I have two distinct use-cases where running TaskTrackers alongside Cassandra nodes does not accomplish our goals:
1. Joining data. We have a large data set in cassandra, true, but we have a much larger data set held in Hadoop itself (around 4 orders of magnitude larger in hadoop than in cassandra). We need to join the two datasets together, and use the output from that join to feed multiple systems, none of which are cassandra. Since the data in Hadoop is so much larger than that in Cassandra, we have to bring the Cassandra data to hadoop, not the other way around. Because of security concerns, we can't spread our hadoop data onto our cassandra nodes (even if that didn't screw with our capacity planning), so we have no other choice but to move the Cassandra data (in small chunks) onto Hadoop. Why not use HBase, you say? We needed Cassandra for its write performance for other problems than this one.

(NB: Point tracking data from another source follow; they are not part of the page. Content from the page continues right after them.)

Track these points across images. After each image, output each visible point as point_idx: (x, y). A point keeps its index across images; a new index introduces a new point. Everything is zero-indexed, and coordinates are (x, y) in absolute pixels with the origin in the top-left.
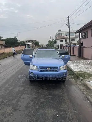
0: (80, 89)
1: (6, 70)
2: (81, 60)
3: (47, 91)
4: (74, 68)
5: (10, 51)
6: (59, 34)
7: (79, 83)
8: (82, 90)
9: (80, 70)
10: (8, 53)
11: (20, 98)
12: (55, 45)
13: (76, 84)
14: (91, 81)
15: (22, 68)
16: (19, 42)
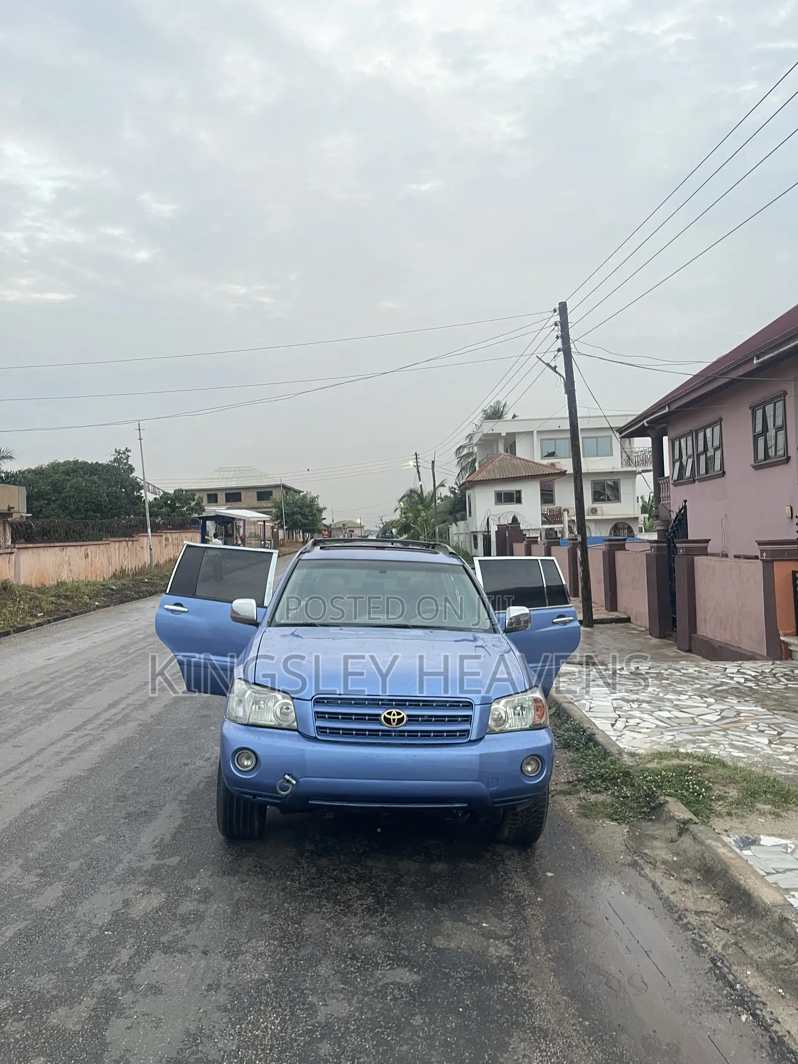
0: (670, 907)
1: (18, 732)
2: (676, 659)
3: (375, 922)
4: (620, 725)
5: (65, 576)
6: (489, 441)
7: (661, 851)
8: (693, 919)
9: (668, 737)
10: (42, 590)
11: (129, 985)
12: (457, 531)
13: (634, 864)
14: (766, 840)
15: (158, 718)
16: (151, 498)
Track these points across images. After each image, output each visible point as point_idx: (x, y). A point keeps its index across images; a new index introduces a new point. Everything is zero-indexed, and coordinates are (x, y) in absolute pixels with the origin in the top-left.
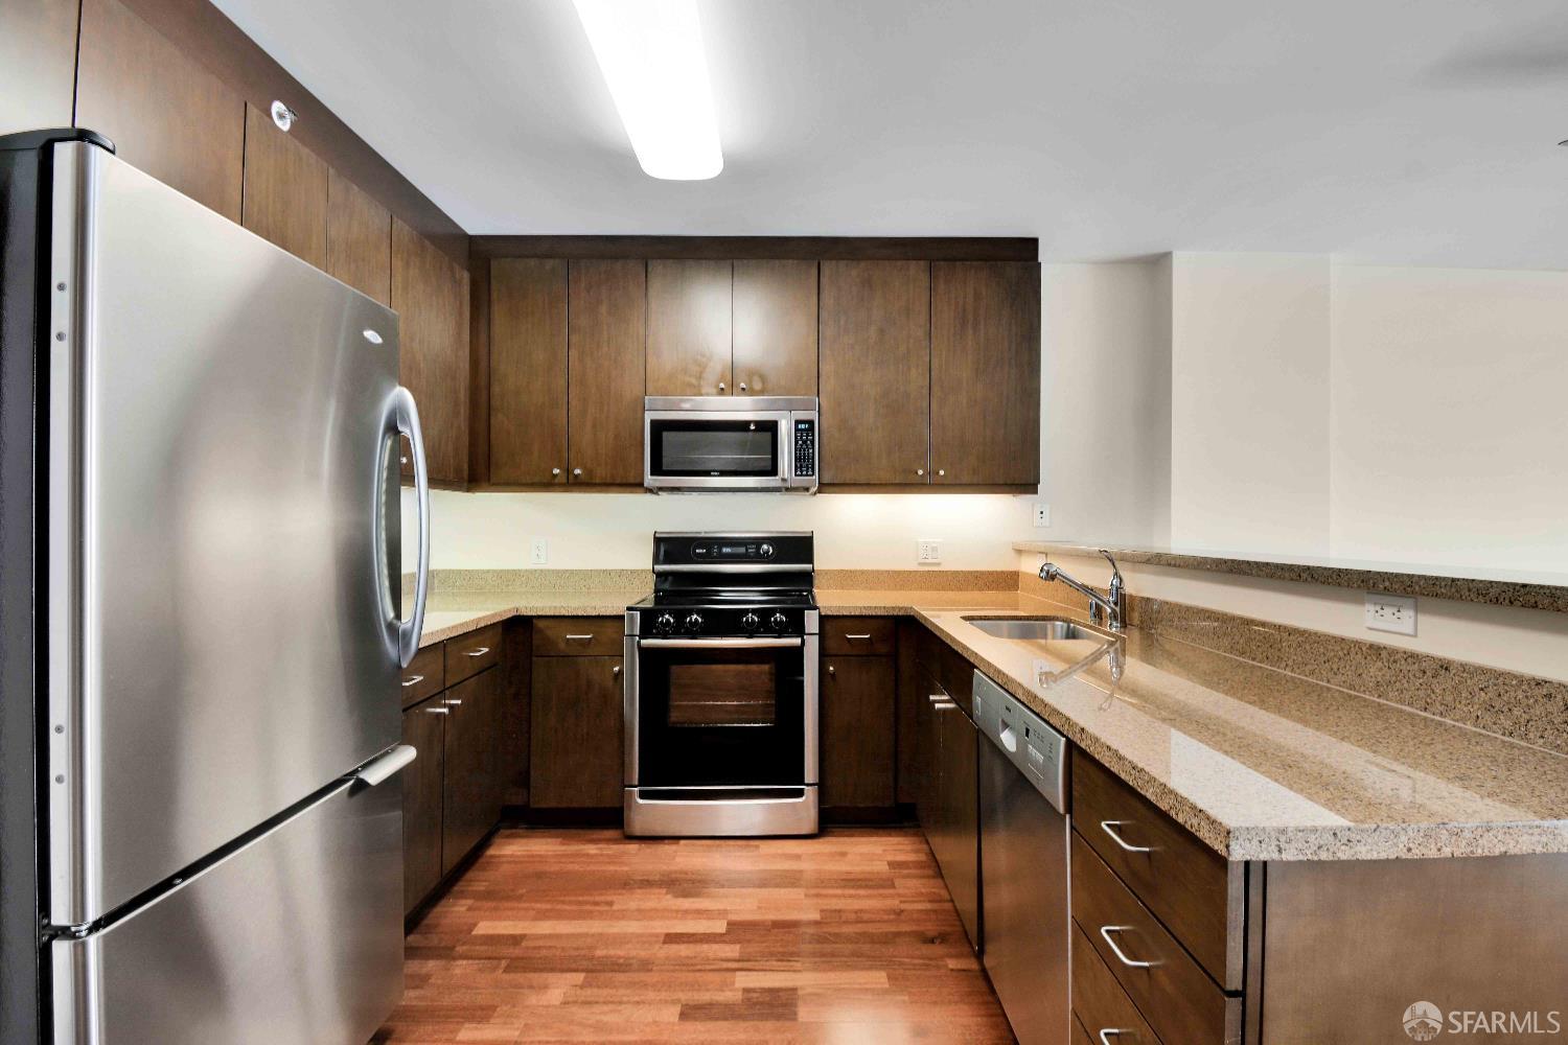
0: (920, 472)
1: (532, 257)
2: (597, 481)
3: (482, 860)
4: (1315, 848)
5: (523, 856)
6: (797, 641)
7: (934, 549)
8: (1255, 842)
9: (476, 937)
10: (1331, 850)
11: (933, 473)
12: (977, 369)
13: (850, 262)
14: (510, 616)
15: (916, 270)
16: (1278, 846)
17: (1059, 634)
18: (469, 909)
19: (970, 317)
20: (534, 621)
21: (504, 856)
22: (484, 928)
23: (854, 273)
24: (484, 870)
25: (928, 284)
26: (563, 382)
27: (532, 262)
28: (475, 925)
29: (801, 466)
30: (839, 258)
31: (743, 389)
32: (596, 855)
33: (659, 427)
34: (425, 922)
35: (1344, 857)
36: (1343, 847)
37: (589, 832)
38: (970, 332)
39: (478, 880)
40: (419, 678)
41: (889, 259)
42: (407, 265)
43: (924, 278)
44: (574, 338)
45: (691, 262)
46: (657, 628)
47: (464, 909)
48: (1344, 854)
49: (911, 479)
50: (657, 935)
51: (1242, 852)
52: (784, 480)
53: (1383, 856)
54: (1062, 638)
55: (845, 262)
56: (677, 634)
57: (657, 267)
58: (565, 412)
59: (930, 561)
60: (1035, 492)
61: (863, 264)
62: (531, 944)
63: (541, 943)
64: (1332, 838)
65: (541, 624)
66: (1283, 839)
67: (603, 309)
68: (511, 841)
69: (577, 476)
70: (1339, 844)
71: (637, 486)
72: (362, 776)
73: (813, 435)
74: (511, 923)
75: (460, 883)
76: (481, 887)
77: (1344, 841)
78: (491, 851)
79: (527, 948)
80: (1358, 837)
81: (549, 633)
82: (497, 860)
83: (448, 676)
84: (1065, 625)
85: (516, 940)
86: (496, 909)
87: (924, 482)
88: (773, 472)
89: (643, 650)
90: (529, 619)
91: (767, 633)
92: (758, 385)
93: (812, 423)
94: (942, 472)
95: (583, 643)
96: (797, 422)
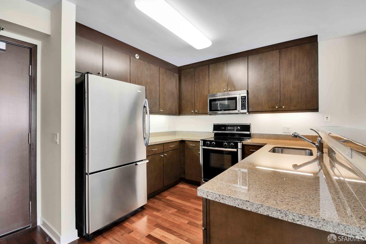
0: (277, 107)
1: (188, 69)
2: (200, 113)
3: (175, 186)
4: (215, 198)
5: (182, 188)
6: (235, 150)
7: (288, 129)
8: (202, 193)
9: (166, 199)
10: (219, 199)
11: (280, 107)
12: (295, 77)
13: (256, 55)
14: (180, 140)
15: (276, 53)
16: (207, 195)
17: (307, 154)
18: (168, 194)
19: (293, 62)
20: (185, 141)
21: (179, 187)
22: (168, 198)
23: (257, 57)
24: (174, 188)
25: (279, 56)
26: (194, 93)
27: (188, 70)
28: (167, 197)
29: (243, 107)
30: (252, 54)
31: (230, 90)
32: (194, 191)
33: (211, 101)
34: (161, 194)
35: (222, 202)
36: (221, 199)
37: (194, 186)
38: (293, 67)
39: (173, 190)
40: (156, 149)
41: (267, 52)
42: (163, 76)
43: (278, 55)
44: (196, 84)
45: (218, 63)
46: (206, 144)
47: (167, 194)
48: (222, 201)
49: (274, 109)
50: (194, 208)
51: (200, 194)
52: (239, 111)
53: (231, 205)
54: (308, 155)
55: (255, 55)
56: (210, 146)
57: (211, 66)
58: (194, 100)
59: (287, 132)
60: (318, 111)
61: (260, 55)
62: (173, 202)
63: (174, 203)
64: (219, 196)
65: (186, 142)
66: (208, 193)
67: (201, 77)
68: (182, 184)
69: (196, 112)
70: (220, 198)
71: (206, 114)
72: (137, 163)
73: (246, 100)
74: (172, 198)
75: (169, 189)
76: (172, 191)
77: (222, 198)
78: (178, 185)
79: (172, 203)
80: (225, 198)
81: (188, 144)
82: (177, 187)
83: (164, 150)
84: (310, 151)
85: (171, 201)
86: (172, 195)
87: (278, 110)
88: (236, 109)
89: (204, 149)
90: (184, 141)
91: (229, 148)
92: (233, 89)
93: (245, 97)
94: (283, 107)
95: (194, 146)
96: (242, 97)
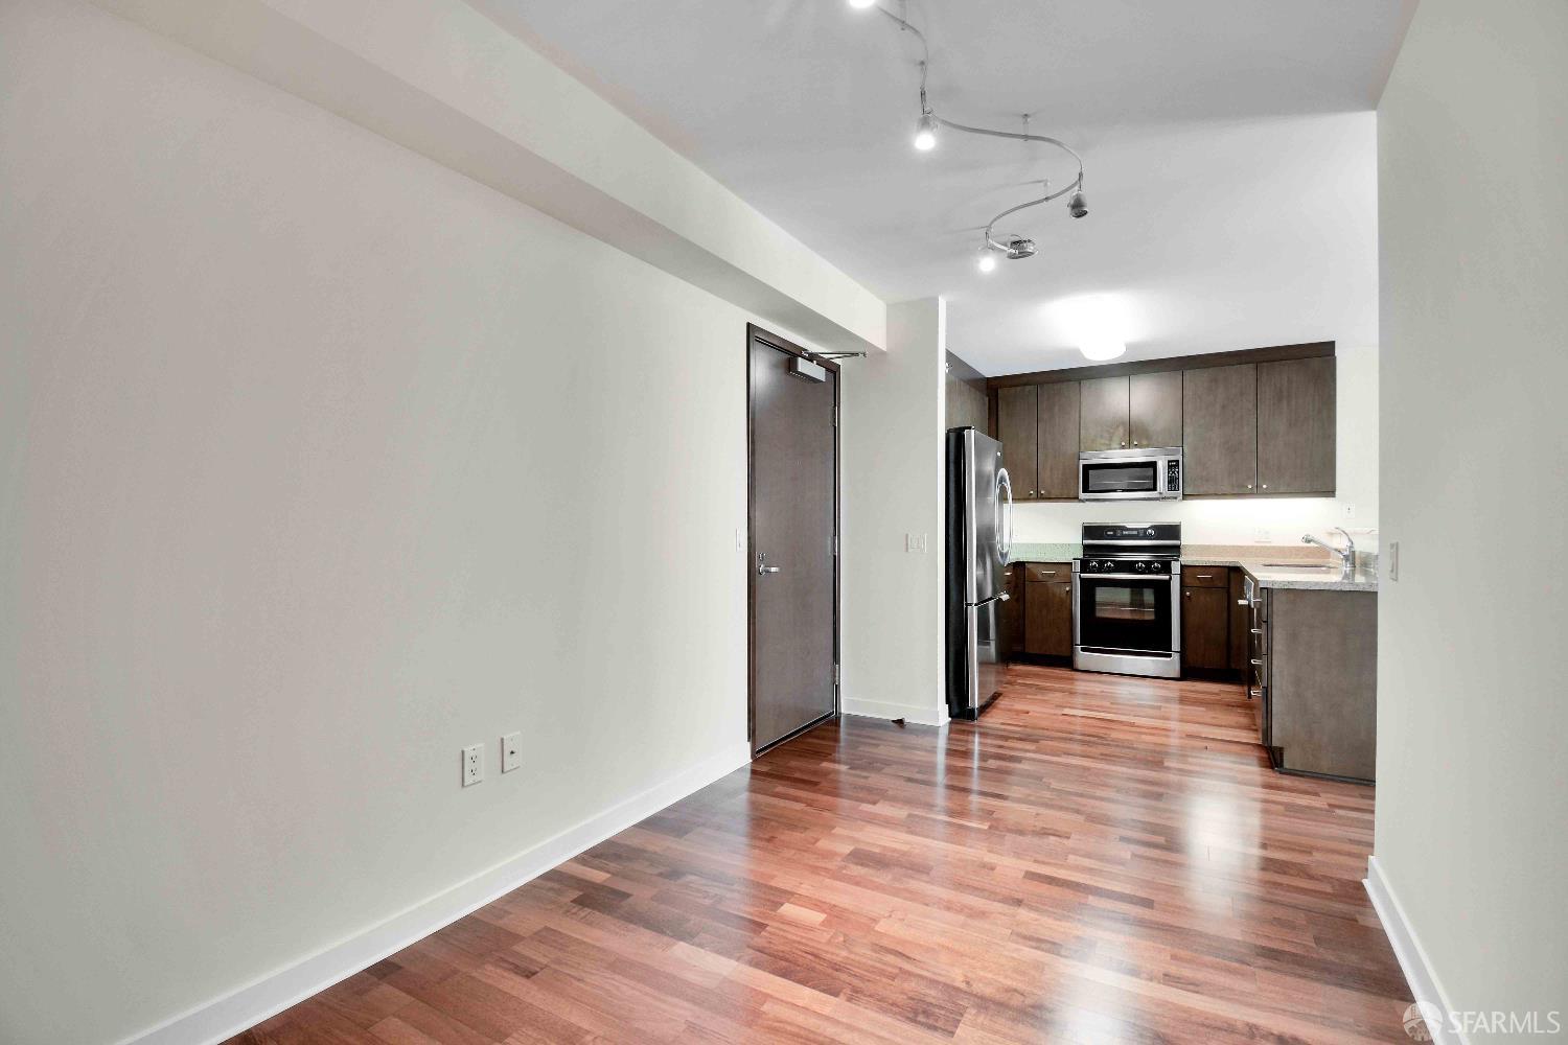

1. Offline, incremental backups. We have a large volume of time-series data held in Cassandra, and taking nightly snapshots and moving them to our archival center is prohibitively slow-
it turns out that moving RF copies of our entire dataset over a leased line every night is a pretty bad idea. Instead, I use MapReduce to take an incremental backup of a much smaller subset of the data, then move that. That way, we not only are not moving the entire data set, but we are also using Cassandra's consistency mechanisms to resolve all the replicas. The only efficient way I've found to do this is via MapReduce (we use the Random Partitioner), and since it's an offline backup, we need to move it over the network anyway-may as well use the optimized network connecting Hadoop and Cassandra instead of the tiny pipe connecting cassandra to our archival center.
Both of these reasons dictate that we not run a TT alongside our Cassandra nodes, no matter what the recommended approach is. In this case, we need a strong, fault-tolerant CFIF to serve our purposes.